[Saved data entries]
"""

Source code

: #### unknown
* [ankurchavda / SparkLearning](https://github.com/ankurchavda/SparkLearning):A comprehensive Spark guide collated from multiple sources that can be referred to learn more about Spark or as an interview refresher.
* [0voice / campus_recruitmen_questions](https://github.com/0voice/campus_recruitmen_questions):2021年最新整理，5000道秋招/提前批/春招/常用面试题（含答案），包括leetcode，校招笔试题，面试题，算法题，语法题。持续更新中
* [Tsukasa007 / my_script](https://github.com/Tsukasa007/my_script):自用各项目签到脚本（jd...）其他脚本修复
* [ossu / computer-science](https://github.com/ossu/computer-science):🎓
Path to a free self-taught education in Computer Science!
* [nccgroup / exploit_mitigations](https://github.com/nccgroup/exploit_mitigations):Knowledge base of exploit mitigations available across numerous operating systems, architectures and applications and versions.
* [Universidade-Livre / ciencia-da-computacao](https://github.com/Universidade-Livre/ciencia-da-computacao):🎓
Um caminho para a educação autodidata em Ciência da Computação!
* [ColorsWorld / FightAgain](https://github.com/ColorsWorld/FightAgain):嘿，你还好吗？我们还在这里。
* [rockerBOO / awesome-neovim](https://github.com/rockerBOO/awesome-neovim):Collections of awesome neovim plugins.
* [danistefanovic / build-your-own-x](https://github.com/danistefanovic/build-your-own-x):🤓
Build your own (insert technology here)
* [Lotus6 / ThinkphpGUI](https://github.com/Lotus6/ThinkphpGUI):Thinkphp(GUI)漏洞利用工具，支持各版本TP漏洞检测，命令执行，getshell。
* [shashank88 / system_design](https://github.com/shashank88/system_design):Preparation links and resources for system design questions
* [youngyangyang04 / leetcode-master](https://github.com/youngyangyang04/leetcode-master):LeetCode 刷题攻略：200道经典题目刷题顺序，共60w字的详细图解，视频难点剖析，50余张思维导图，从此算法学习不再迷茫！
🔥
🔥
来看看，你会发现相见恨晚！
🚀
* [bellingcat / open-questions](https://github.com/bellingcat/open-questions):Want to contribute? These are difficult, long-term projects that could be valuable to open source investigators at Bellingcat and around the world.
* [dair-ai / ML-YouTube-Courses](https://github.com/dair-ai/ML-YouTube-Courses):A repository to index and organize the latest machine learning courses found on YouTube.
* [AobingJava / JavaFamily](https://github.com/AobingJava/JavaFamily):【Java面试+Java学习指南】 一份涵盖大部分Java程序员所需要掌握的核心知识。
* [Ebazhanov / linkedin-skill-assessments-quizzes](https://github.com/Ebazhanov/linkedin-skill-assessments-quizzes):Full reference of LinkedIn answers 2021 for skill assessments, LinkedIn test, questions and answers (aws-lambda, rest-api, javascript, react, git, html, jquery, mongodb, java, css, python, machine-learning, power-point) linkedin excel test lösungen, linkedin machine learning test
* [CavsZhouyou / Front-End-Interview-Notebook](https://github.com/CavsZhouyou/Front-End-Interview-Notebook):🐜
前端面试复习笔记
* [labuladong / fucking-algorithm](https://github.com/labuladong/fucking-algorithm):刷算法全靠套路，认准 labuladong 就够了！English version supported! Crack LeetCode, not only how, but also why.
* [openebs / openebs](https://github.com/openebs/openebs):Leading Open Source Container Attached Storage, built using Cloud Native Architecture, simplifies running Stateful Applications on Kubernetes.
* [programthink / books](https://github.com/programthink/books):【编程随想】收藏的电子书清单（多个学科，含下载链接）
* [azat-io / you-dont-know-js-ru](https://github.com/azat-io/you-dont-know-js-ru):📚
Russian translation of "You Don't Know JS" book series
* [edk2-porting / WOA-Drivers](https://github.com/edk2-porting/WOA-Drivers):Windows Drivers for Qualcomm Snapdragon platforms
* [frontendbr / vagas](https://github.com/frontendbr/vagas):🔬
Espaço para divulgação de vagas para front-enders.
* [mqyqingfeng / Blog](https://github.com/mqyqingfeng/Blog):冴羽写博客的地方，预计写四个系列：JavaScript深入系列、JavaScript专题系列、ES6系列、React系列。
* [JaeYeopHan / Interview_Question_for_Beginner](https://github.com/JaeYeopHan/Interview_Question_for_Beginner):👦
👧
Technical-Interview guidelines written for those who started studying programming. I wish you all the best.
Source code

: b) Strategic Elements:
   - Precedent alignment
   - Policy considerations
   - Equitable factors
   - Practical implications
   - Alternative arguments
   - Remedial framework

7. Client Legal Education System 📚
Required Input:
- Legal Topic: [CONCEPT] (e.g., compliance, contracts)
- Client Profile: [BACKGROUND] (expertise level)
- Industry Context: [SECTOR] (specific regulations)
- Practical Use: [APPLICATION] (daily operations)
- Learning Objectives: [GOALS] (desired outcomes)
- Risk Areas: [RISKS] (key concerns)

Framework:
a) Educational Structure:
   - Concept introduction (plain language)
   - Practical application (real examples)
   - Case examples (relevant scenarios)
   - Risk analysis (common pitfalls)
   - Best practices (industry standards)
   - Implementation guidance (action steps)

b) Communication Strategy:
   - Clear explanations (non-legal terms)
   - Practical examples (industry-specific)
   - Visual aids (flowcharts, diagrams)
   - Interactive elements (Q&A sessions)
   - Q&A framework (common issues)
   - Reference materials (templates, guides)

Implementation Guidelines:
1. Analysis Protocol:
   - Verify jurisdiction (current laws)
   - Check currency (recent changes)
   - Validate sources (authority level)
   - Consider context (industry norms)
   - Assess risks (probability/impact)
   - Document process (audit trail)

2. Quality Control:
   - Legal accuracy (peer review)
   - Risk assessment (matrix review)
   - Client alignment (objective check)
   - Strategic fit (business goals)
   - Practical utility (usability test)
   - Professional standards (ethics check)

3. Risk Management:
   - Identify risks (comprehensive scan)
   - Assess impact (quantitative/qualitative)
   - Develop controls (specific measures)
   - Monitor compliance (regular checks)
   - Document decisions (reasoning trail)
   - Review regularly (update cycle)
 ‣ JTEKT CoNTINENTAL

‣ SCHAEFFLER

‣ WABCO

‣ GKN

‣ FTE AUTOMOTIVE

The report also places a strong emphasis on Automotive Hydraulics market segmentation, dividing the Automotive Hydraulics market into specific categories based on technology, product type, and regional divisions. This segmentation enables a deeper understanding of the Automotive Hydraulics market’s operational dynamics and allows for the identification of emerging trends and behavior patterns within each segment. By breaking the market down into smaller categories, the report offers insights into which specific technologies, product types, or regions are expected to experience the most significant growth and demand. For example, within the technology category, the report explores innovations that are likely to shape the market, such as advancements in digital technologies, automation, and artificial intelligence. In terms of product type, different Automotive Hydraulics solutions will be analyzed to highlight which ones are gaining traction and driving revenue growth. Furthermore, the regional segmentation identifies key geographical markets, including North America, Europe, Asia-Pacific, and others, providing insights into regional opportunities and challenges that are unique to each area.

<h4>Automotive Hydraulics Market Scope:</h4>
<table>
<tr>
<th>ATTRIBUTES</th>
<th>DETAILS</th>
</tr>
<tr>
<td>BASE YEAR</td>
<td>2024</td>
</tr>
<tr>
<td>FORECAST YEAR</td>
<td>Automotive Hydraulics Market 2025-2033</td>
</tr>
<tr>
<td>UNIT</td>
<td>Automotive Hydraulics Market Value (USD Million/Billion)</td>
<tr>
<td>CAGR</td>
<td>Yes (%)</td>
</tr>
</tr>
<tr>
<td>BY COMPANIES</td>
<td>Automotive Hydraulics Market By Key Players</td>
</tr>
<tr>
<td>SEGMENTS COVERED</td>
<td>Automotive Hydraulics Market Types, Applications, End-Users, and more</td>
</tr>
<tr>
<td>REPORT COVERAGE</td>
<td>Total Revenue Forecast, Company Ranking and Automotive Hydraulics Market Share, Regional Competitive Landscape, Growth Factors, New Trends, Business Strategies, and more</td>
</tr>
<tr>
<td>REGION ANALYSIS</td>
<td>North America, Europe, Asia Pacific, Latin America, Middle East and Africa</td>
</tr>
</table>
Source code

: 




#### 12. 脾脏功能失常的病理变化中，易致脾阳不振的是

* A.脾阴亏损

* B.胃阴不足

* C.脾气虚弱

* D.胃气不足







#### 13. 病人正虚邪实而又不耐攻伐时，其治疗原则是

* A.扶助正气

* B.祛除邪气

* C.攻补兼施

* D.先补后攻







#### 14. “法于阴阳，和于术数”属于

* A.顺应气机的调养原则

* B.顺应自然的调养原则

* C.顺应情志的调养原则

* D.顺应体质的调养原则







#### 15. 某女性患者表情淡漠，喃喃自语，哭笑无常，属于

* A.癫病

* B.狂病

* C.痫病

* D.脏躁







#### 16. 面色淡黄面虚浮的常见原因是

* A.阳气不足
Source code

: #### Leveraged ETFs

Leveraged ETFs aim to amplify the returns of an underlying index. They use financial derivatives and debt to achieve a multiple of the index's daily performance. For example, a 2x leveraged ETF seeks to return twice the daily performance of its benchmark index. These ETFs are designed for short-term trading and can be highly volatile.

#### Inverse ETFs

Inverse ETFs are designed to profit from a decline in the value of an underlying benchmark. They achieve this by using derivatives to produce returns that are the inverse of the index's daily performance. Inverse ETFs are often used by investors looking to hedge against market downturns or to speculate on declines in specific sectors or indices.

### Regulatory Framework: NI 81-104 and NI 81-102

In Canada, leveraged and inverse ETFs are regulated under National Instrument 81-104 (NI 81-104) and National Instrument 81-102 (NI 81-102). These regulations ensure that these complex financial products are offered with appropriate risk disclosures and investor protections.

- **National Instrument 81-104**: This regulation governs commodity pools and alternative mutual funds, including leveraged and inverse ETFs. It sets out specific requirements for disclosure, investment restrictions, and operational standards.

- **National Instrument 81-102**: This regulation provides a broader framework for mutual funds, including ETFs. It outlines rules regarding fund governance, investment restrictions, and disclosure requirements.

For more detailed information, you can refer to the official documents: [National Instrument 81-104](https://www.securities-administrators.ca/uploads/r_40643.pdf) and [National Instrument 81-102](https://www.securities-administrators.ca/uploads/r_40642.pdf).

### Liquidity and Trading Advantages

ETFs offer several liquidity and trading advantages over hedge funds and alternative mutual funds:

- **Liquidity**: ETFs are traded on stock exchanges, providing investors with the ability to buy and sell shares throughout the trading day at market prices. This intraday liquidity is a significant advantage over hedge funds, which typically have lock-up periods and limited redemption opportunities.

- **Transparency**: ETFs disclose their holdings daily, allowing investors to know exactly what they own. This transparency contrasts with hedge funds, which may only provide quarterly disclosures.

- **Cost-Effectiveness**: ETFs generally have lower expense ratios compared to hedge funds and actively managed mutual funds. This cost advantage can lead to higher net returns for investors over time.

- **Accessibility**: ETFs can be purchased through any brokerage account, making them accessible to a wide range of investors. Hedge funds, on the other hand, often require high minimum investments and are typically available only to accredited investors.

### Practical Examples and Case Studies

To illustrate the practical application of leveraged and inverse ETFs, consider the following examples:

"""

* [Work to be completed]
Set the entries down again exactly, beginning with their first line and ending with the line that contains "Path to a free"; omit all other lines.

* [Task output]
Source code

: #### unknown
* [ankurchavda / SparkLearning](https://github.com/ankurchavda/SparkLearning):A comprehensive Spark guide collated from multiple sources that can be referred to learn more about Spark or as an interview refresher.
* [0voice / campus_recruitmen_questions](https://github.com/0voice/campus_recruitmen_questions):2021年最新整理，5000道秋招/提前批/春招/常用面试题（含答案），包括leetcode，校招笔试题，面试题，算法题，语法题。持续更新中
* [Tsukasa007 / my_script](https://github.com/Tsukasa007/my_script):自用各项目签到脚本（jd...）其他脚本修复
* [ossu / computer-science](https://github.com/ossu/computer-science):🎓
Path to a free self-taught education in Computer Science!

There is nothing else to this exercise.